AIM OF THE EXERCISE: What is printed must match, line for line, the records from their first line through the line containing "ия сварочного оборудования.", with pictures left out.
[INFORMATION GIVEN]
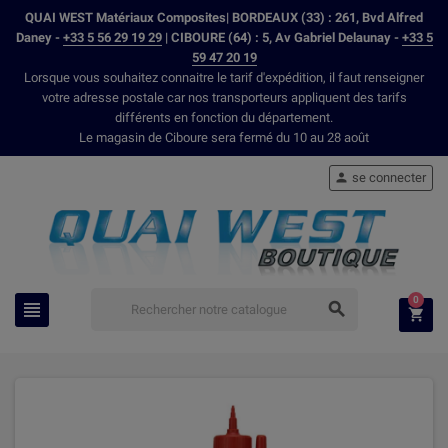
QUAI WEST Matériaux Composites| BORDEAUX (33) : 261, Bvd Alfred
Daney -
+33 5 56 29 19 29
| CIBOURE (64) : 5, Av Gabriel Delaunay -
+33 5
59 47 20 19
Lorsque vous souhaitez connaitre le tarif d'expédition, il faut renseigner
votre adresse postale car nos transporteurs appliquent des tarifs
différents en fonction du département.
Le magasin de Ciboure sera fermé du 10 au 28 août
se connecter

0



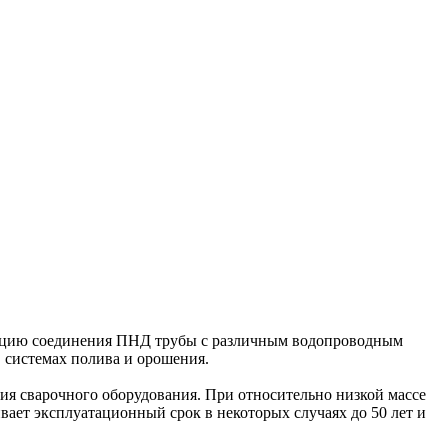
нкцию соединения ПНД трубы с различным водопроводным
в системах полива и орошения.
ия сварочного оборудования. При относительно низкой массе
ает эксплуатационный срок в некоторых случаях до 50 лет и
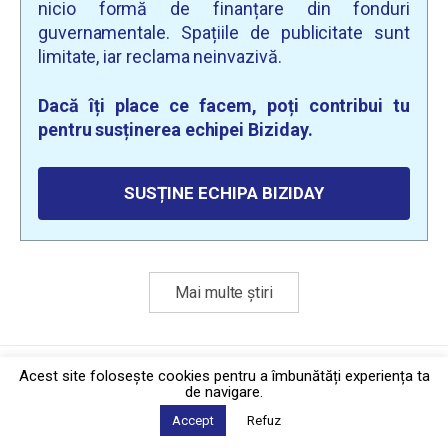
nicio formă de finanțare din fonduri
guvernamentale. Spațiile de publicitate sunt
limitate, iar reclama neinvazivă.
Dacă îți place ce facem, poți contribui tu
pentru susținerea echipei Biziday.
SUSȚINE ECHIPA BIZIDAY
Mai multe știri
Politica de confidențialitate
·
Contact
Acest site foloseşte cookies pentru a îmbunătăți experiența ta
2026 © Biziday
de navigare.
Accept
Refuz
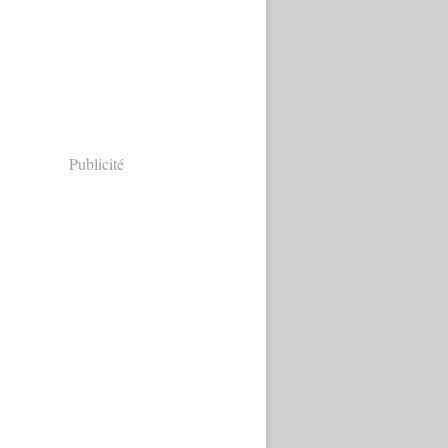
Publicité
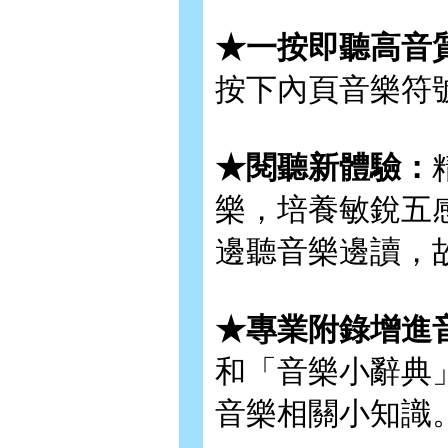
★一按即聽高音
按下內頁音樂符
★閱聽新體驗：
樂，培養敏銳五
邊聽音樂邊讀，
★專業附錄增進
和「音樂小辭典
音樂相關小知識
[/INFORMATION GIVEN]
RESULT:
QUAI WEST Matériaux Composites| BORDEAUX (33) : 261, Bvd Alfred
Daney -
+33 5 56 29 19 29
| CIBOURE (64) : 5, Av Gabriel Delaunay -
+33 5
59 47 20 19
Lorsque vous souhaitez connaitre le tarif d'expédition, il faut renseigner
votre adresse postale car nos transporteurs appliquent des tarifs
différents en fonction du département.
Le magasin de Ciboure sera fermé du 10 au 28 août
se connecter

0



нкцию соединения ПНД трубы с различным водопроводным
в системах полива и орошения.
ия сварочного оборудования. При относительно низкой массе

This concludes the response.